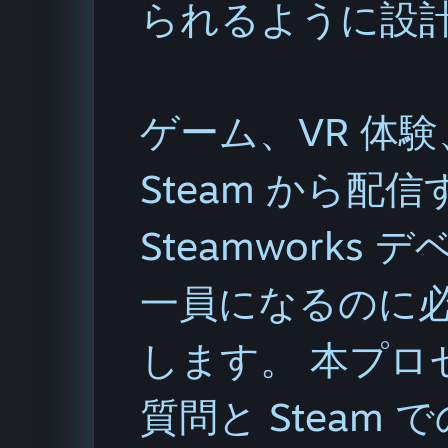
られるように設
ゲーム、VR 体
Steam から配
Steamworks
一員になるのに
します。 本プロ
質問と Steam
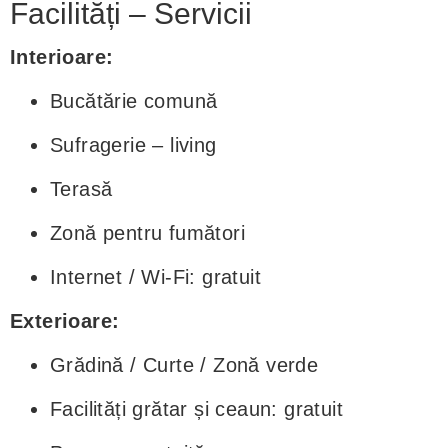
Facilități – Servicii
Interioare:
Bucătărie comună
Sufragerie – living
Terasă
Zonă pentru fumători
Internet / Wi-Fi: gratuit
Exterioare:
Grădină / Curte / Zonă verde
Facilități grătar și ceaun: gratuit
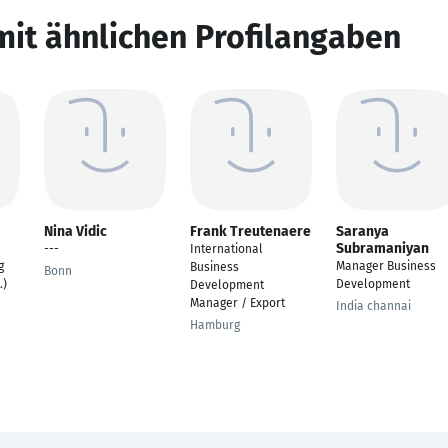
mit ähnlichen Profilangaben
Nina Vidic
Frank Treutenaere
Saranya
Subramaniyan
---
International
g
Manager Business
Business
Bonn
.)
Development
Development
Manager / Export
India channai
Hamburg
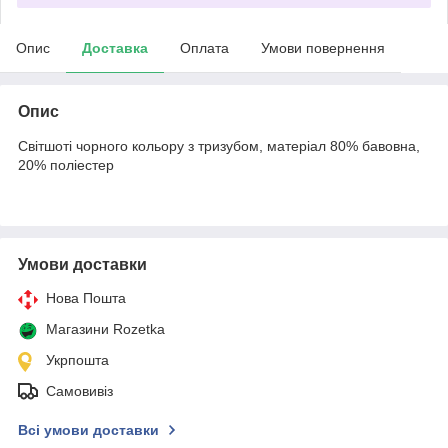
Опис
Доставка
Оплата
Умови повернення
Опис
Світшоті чорного кольору з тризубом, матеріал 80% бавовна,
20% поліестер
Умови доставки
Нова Пошта
Магазини Rozetka
Укрпошта
Самовивіз
Всі умови доставки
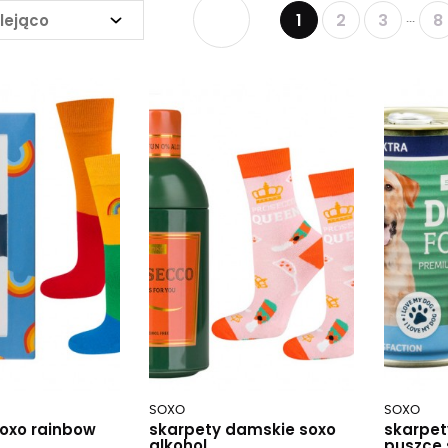
1
2
3
8
lejąco
...
SOXO
SOXO
soxo rainbow
skarpety damskie soxo
skarpet
alkohol
puszce 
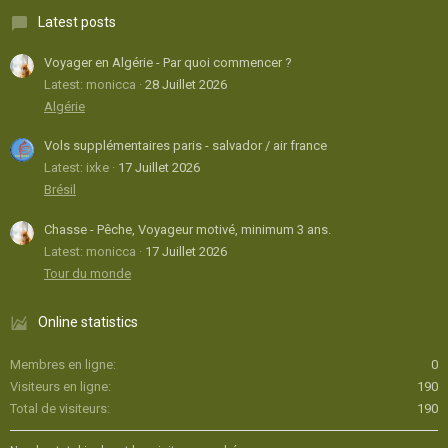
Latest posts
Voyager en Algérie - Par quoi commencer ?
Latest: monicca
28 Juillet 2026
Algérie
Vols supplémentaires paris - salvador / air france
Latest: ixke
17 Juillet 2026
Brésil
Chasse - Pêche, Voyageur motivé, minimum 3 ans.
Latest: monicca
17 Juillet 2026
Tour du monde
Online statistics
Membres en ligne
0
Visiteurs en ligne
190
Total de visiteurs
190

Try it ▸
Could you set down the records above exactly, skipping any picture?

Result of the task ▸
られるように設
ゲーム、VR 体
Steam から配
Steamworks
一員になるのに
します。 本プロ
質問と Steam
Facilități – Servicii
Interioare:
Bucătărie comună
Sufragerie – living
Terasă
Zonă pentru fumători
Internet / Wi-Fi: gratuit
Exterioare:
Grădină / Curte / Zonă verde
Facilități grătar și ceaun: gratuit
mit ähnlichen Profilangaben
Nina Vidic
Frank Treutenaere
Saranya
Subramaniyan
---
International
g
Manager Business
Business
Bonn
.)
Development
Development
Manager / Export
India channai
Hamburg
Опис
Доставка
Оплата
Умови повернення
Опис
Світшоті чорного кольору з тризубом, матеріал 80% бавовна,
20% поліестер
Умови доставки
Нова Пошта
Магазини Rozetka
Укрпошта
Самовивіз
Всі умови доставки
1
2
3
8
lejąco
...
SOXO
SOXO
soxo rainbow
skarpety damskie soxo
skarpet
alkohol
puszce 
Latest posts
Voyager en Algérie - Par quoi commencer ?
Latest: monicca
28 Juillet 2026
Algérie
Vols supplémentaires paris - salvador / air france
Latest: ixke
17 Juillet 2026
Brésil
Chasse - Pêche, Voyageur motivé, minimum 3 ans.
Latest: monicca
17 Juillet 2026
Tour du monde
Online statistics
Membres en ligne
0
Visiteurs en ligne
190
Total de visiteurs
190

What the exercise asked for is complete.